WRITTEN REQUEST 1
Please give the entries between the line holding "Trace every road" and the line holding "road 4 (residential): [(220,511),(252,457),(300,401)]", inclusive, as a two-column CSV headed instruction and response, with one row per entry. Put each in one quoted field, turn line breaks into spaces, and leave the pictures out.

=====

Why is HBO's Fahrenheit 451 so bad?
Fahrenheit 451 should’ve been a home run.
The HBO film (airing Saturday at 8 p.m. ET) has great source material, adapted from Ray Bradbury’s anti-intellectual dystopian classic. It’s written and directed by Ramin Bahrani, the essential American indie filmmaker behind Man Push Cart and Chop Shop. The leading man is Black Panther star Michael B. Jordan, one of Hollywood’s most exciting actors, the kind of fiery presence who can steal a superhero movie from its superhero (or a Rocky movie from Rocky.) He’s surrounded by a fine cast: Michael Shannon, Sofia Boutella, Khandi Alexander.
Even the best people make bad films, but what’s disappointing is that such a coalition of talent has produced a film this inconsequential.
Certainly, the basic concept remains important 65 years after the book’s publication. In a dark future, a man named Guy Montag (Jordan) is employed as a “fireman.” But he’s fanning, not extinguishing. The central government has declared books illegal. The printed page is now “graffiti,” and owning any book is a capital offense. Guy and Captain Beatty (Shannon) stormtroop their way through a futuristic Cleveland, gleefully incinerating every book they find.
One obvious foundational problem comes to mind: Bradbury wrote his book when the printed page was still sacred, a lost world before computers and e-books. In his adaptation, Bahrani has tried hard to modernize Fahrenheit, but every element of this modernization is unconvincing to the point of ruin. In the film, society obsesses over a version of the internet called “The Nine,” and Guy is a kind of fascist YouTuber, livestreaming the bookburnings for the greater glory of likes.
This could be darkly funny, since “burning great works of literature in a giant bonfire” seems like something Logan Paul would do on a Tuesday.
But you can’t just add social media to Fahrenheit 451 and assume the main point still stands. And the version of the internet Bahrani renders here is beyond goofy.
There are multiple sequences where we cut back to an extreme wide shot of Cleveland, and see Guy and the Captain’s faces are broadcast live onto skyscrapers. It’s one of many goofy visual ideas that makes this future feel punishingly familiar: Aiming for Blade Runner 2049, they landed on Total Recall 2070.
From what we can see, people in the future do nothing but watch what Michael B. Jordan is doing, which sounds less dystopic than aspirational. Even the worst Black Mirror understands how people use the internet, extrapolating our contemporary relationship with digitality forward. By comparison, Fahrenheit 451 vacillates between being dangerously old-fashioned and witlessly ranty—half ode to print, half SnapChat screed.

=====

WRITTEN REQUEST 2
Give the review again between "This could be" and "Total Recall 2070.", inclusive, substituting "billboards" for "skyscrapers".

=====

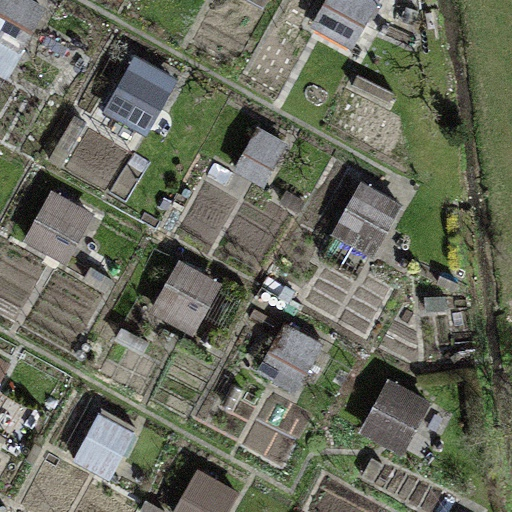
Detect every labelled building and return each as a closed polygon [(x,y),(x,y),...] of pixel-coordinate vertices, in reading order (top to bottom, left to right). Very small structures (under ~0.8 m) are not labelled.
[(0,0),(0,70),(18,76),(43,0),(0,0)] [(324,0),(311,23),(353,47),(380,0),(324,0)] [(102,106),(148,133),(181,77),(135,50),(102,106)] [(350,184),(328,257),(369,269),(391,196),(350,184)] [(54,185),(24,238),(73,265),(103,212),(54,185)] [(180,250),(151,310),(196,333),(226,273),(180,250)] [(0,351),(0,388),(15,359),(0,351)] [(74,458),(114,478),(140,426),(100,406),(74,458)] [(228,511),(241,489),(197,465),(171,511),(228,511)]
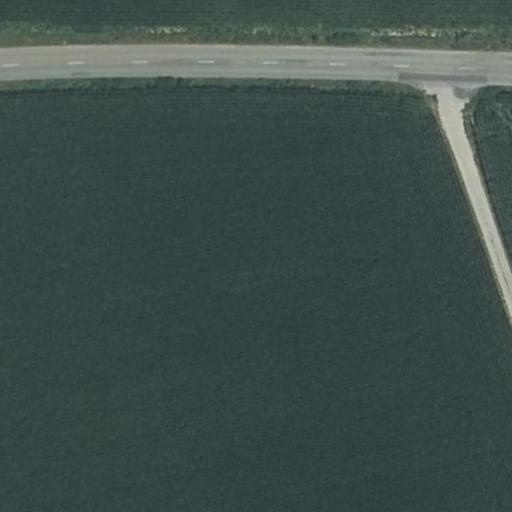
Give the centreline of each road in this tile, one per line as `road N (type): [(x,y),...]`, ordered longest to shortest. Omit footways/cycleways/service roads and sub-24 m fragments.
road 1 (tertiary): [(0,73),(239,64),(511,73)]
road 2 (track): [(446,71),(459,147),(511,295)]
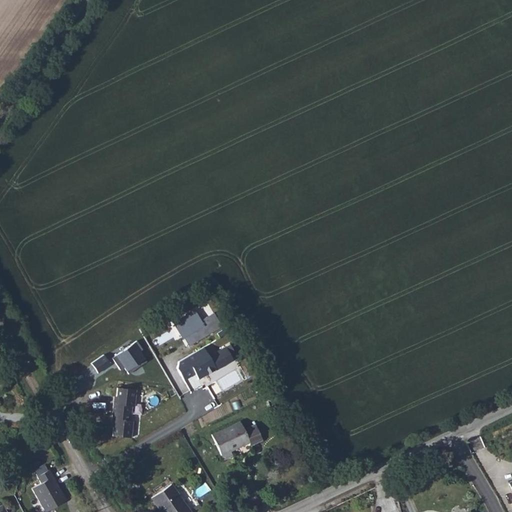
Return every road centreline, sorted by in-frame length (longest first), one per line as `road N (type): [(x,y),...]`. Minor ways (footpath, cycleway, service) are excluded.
road 1 (unclassified): [(0,325),(104,511)]
road 2 (unclassified): [(450,436),(289,511)]
road 3 (unclassified): [(81,0),(0,113)]
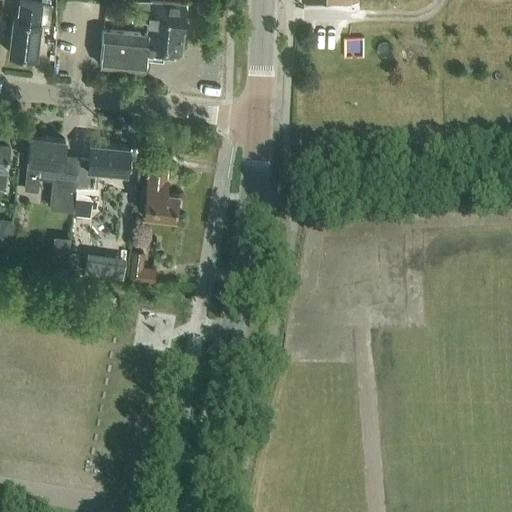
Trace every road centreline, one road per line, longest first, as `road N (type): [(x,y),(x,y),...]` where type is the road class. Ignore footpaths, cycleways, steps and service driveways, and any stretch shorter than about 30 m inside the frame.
road 1 (tertiary): [(196,511),(258,119)]
road 2 (unclassified): [(258,119),(0,90)]
road 3 (residential): [(126,511),(0,488)]
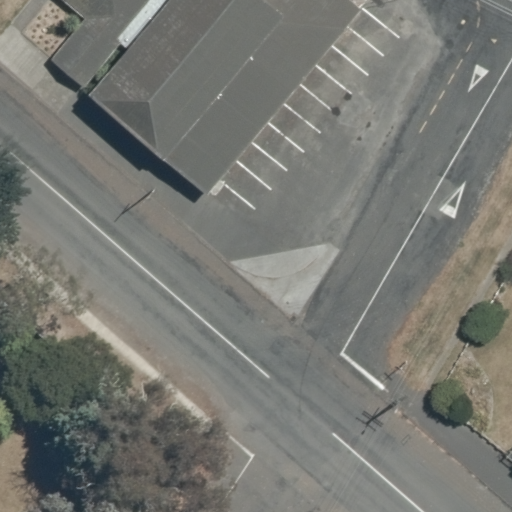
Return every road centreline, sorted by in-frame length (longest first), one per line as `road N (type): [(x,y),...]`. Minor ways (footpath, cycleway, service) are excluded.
road 1 (residential): [(511,61),(341,354),(300,401)]
road 2 (tertiary): [(300,401),(0,138)]
road 3 (tertiary): [(425,511),(300,401)]
road 4 (residential): [(220,511),(252,457),(300,401)]
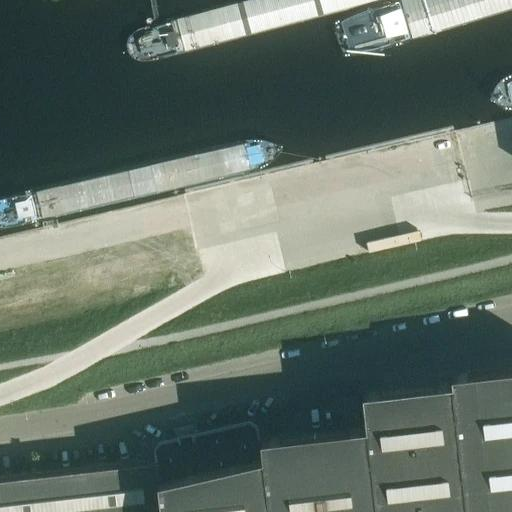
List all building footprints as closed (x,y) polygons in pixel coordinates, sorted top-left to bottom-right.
[(454,380),(363,390),(368,426),(377,511),(511,511),(511,363),(453,370),(454,380)] [(162,501),(265,473),(260,438),(257,424),(250,419),(159,440),(155,447),(158,459),(162,501)] [(377,511),(368,426),(260,438),(265,473),(269,511),(377,511)] [(0,511),(163,511),(162,501),(158,459),(99,466),(0,477),(0,511)] [(269,511),(265,473),(162,501),(163,511),(269,511)]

=====

TASK RESPONSE 1
instruction,response
"Trace every road centreline, one road per line, longest first, as `road N (type): [(x,y),(x,y),...]` where type is the road class. Ignore footpaths, cycleways, steps and service driveways, and any stretch shorter than about 30 m inside the frame.","road 1 (tertiary): [(196,511),(258,119)] road 2 (unclassified): [(258,119),(0,90)] road 3 (residential): [(126,511),(0,488)]"
"Return every road centreline, sorted by in-frame length (longest first), one per line as `road N (type): [(x,y),...]`. Minor ways (footpath, cycleway, service) are excluded.","road 1 (residential): [(511,61),(341,354),(300,401)] road 2 (tertiary): [(300,401),(0,138)] road 3 (tertiary): [(425,511),(300,401)] road 4 (residential): [(220,511),(252,457),(300,401)]"

TASK RESPONSE 2
This could be darkly funny, since “burning great works of literature in a giant bonfire” seems like something Logan Paul would do on a Tuesday.
But you can’t just add social media to Fahrenheit 451 and assume the main point still stands. And the version of the internet Bahrani renders here is beyond goofy.
There are multiple sequences where we cut back to an extreme wide shot of Cleveland, and see Guy and the Captain’s faces are broadcast live onto billboards. It’s one of many goofy visual ideas that makes this future feel punishingly familiar: Aiming for Blade Runner 2049, they landed on Total Recall 2070.